▶ **AIM OF THE EXERCISE**
Copy the British tea thread from "## Kingstonian (Dec" down to "(Jun 28, 2014)", and change every "Red Label" in that stretch to "Yellow Label".

▶ **PASSAGE PROVIDED**
━━━━━━━━━━━━━━━━━━━━━━━━━━━━━━

# British Tea



## Hyacinth (Feb 4, 2007)

I have been buying PG Tips for years since the local grocery stores carry it. Lately it seems like just hot water with milk and sugar; no flavor. Maybe Unilever uses different tea for the US side.

I wonder if any of the UK/Irish folk have suggestions for a more robust tea. If you have an online retailer, that will be helpful too. Appreciate your help!


----------



## Shaver (May 2, 2012)

For teabags - the one, the only:










For loose leaves, this:


----------



## Kingstonian (Dec 23, 2007)

Red Label anything.

Probably Lyons Red Label for overseas markets; but Sainsbury or Tesco Red Label at home. Or anything strong on special offer. In hotels, just choose Assam or English Breakfast. Darjeeling is not strong enough for me.

https://en.m.wikipedia.org/wiki/Builder's_tea


----------



## style417 (Jun 28, 2014)

These are not British teas, but I drink a lot of Barry's Irish Breakfast Tea. There's one specialty market I can buy it in around here and I think it's available online in the US too.

Another that I enjoy but cannot get in the States is the French Lipton Thé D'or, which is a black Sri Lankan tea with some florals. I try to bring a couple of boxes back with me when I'm in France. The American Lipton tea is just too weak.

I drink my tea without milk and sugar so there has to be some flavor!


----------



## Il Signor Crispone (Jul 18, 2014)

How much do you want to spend? Shaver's recommendation of Twinings English Breakfast is an excellent one - Twinings in general is very good.

However, if you really wish to experience the full glory of these wondrous leaves, I'd suggest splashing out at Fortnum's.

At the moment we have their Royal Blend, which is a kind of good all-rounder, the Breakfast blend, which gives you a good wallop to get the day going (that's the one you want for strength), and their Earl Grey, for a more delicate and aromatic option. All of them are superb.

━━━━━━━━━━━━━━━━━━━━━━━━━━━━━━

▶ **DATASET EXTRACT**

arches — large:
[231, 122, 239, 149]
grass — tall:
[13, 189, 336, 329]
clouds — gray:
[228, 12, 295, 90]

━━━━━━━━━━━━━━━━━━━━━━━━━━━━━━

▶ **EXPECTED OUTPUT**
## Kingstonian (Dec 23, 2007)

Yellow Label anything.

Probably Lyons Yellow Label for overseas markets; but Sainsbury or Tesco Yellow Label at home. Or anything strong on special offer. In hotels, just choose Assam or English Breakfast. Darjeeling is not strong enough for me.

https://en.m.wikipedia.org/wiki/Builder's_tea


----------



## style417 (Jun 28, 2014)